C’è Unicredit dietro lo smobilizzo Unicredit. Nessuno può dirlo, ma tutti se ne sono certi. È uno dei misteri, non il solo, della settimana che ha visto la capitalizzazione di Unicredit ridursi di 4,5 miliardi, e di Intesa di 3 miliardi. Con vendite non giustificate e anzi chiaramente speculative, a breve allo scoperto.
Una parte dei movimenti di Borsa va in automatico. Essendo cresciuto notevolmente, di oltre mezzo punto percentuale in poche ore, l’onere dei Btp italiani rispetto al Bund, il titolo tedesco di riferimento, il finanziamento sarà più caro per le banche italiane, e quindi i grandi investitori se ne sono alleggeriti. Ma una forte speculazione si è innestata su questi automatismi, tutta locale, e soprattutto su Unicredit. Senza reazioni, né del management né della proprietà, e questo porta a inquadrare le vendite sul titolo nel disegno delle Fondazioni di riappropriarsi della banca, riscorporandola nelle componenti, per rifarne centri di potere politico.
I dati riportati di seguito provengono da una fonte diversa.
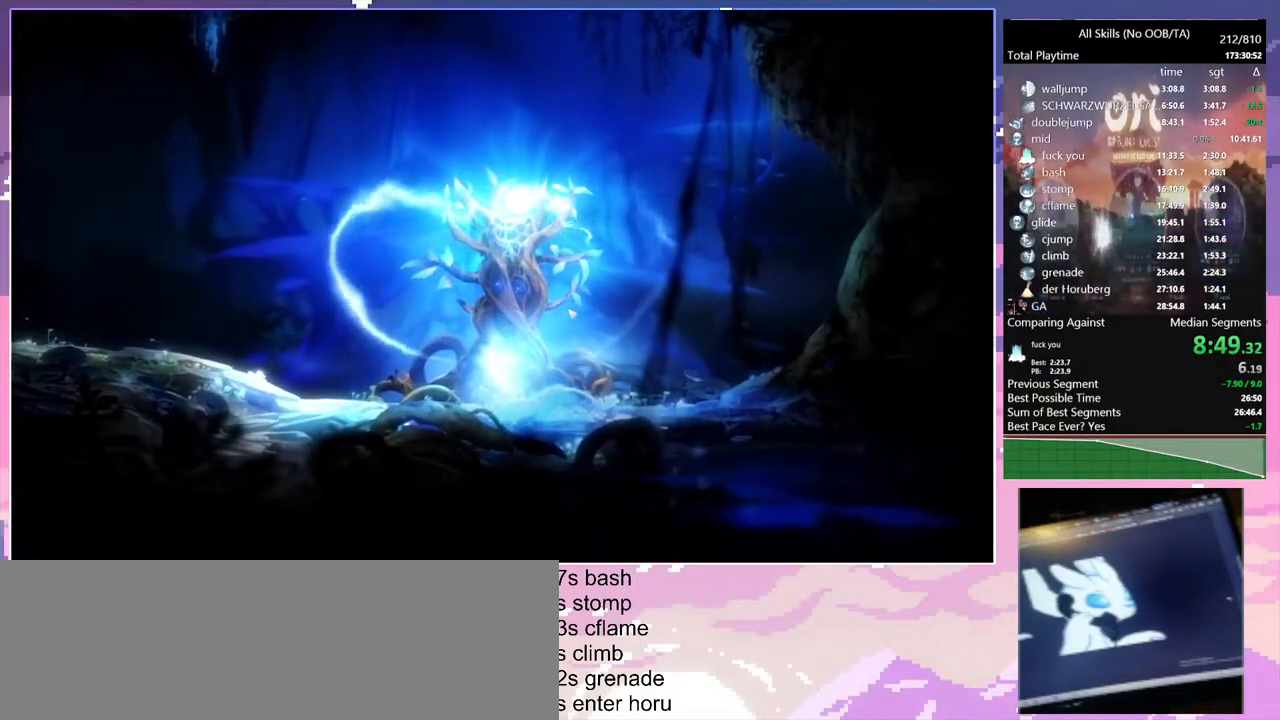
{"keys": ["a"], "mouse": [], "events": [[17, "a", "down"], [117, "mouse_left", "down"], [233, "mouse_left", "up"]]}
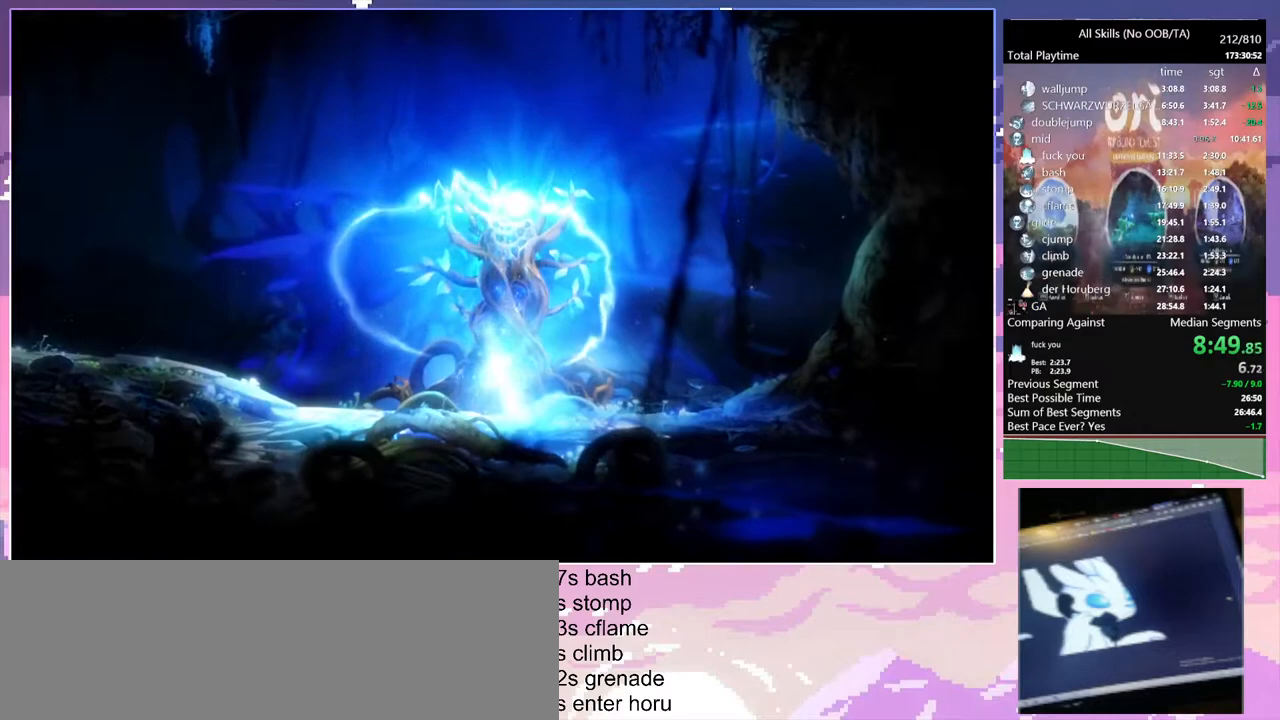
{"keys": ["space"], "mouse": [], "events": [[83, "mouse_left", "down"], [200, "mouse_left", "up"], [267, "a", "up"], [267, "space", "down"]]}
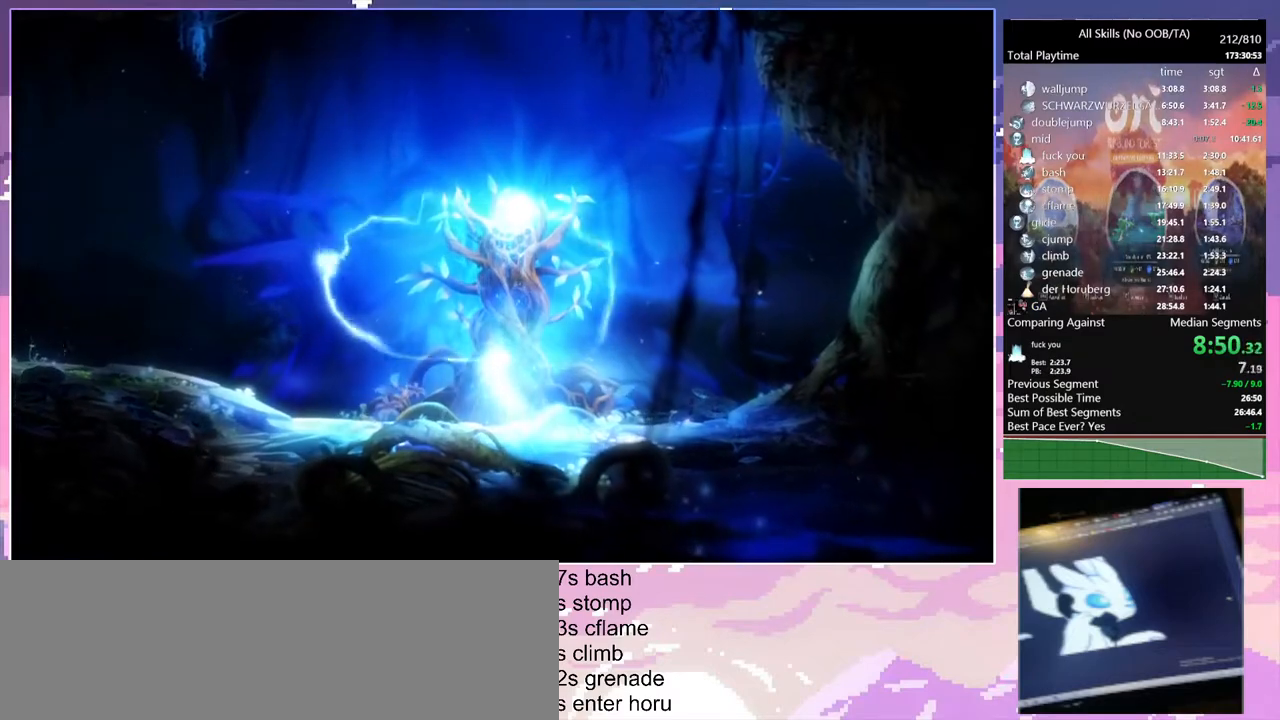
{"keys": [], "mouse": [], "events": [[150, "space", "up"], [267, "space", "down"], [483, "space", "up"]]}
La Consob ha provato a reagire al primo giorno dell’attacco a Unicredit, come aveva fatto in altri casi della stessa dimensione, bloccando le vendite allo scoperto. Ma è ne è stata impedita da almeno tre dei suoi cinque membri, quelli più vicini all’industria del credito e alle stesse Fondazioni, Vittorio Conti, Michele Pezzinga e Luca Enriques – gli altri due, il presidente Giuseppe Vegas e il professor Paolo Troiano sono grands commis pubblici.
Le banche italiane hanno perso il 26,5 per cento del loro valore di Borsa quest’anno, contro un calo dell’8 per cento circa per tutte le banche europee, comprese dunque quelle italiane, e le banche Usa. Pur avendo migliori ratios della media delle banche europee. Quattro quinti del crollo della scorsa settimana sono imputabili alle banche più politicizzate, Unicredit e le popolari.
Il destino di Unicredit è nelle mani di Palenzona e Biasi, i presidenti molto politicizzati di alcune delle fondazioni socie del gruppo. I due di questo non ne fanno mistero. Biasi e Palenzona sono anche molto impegnati nella costituente informale del Centro politico post-Berlusconi.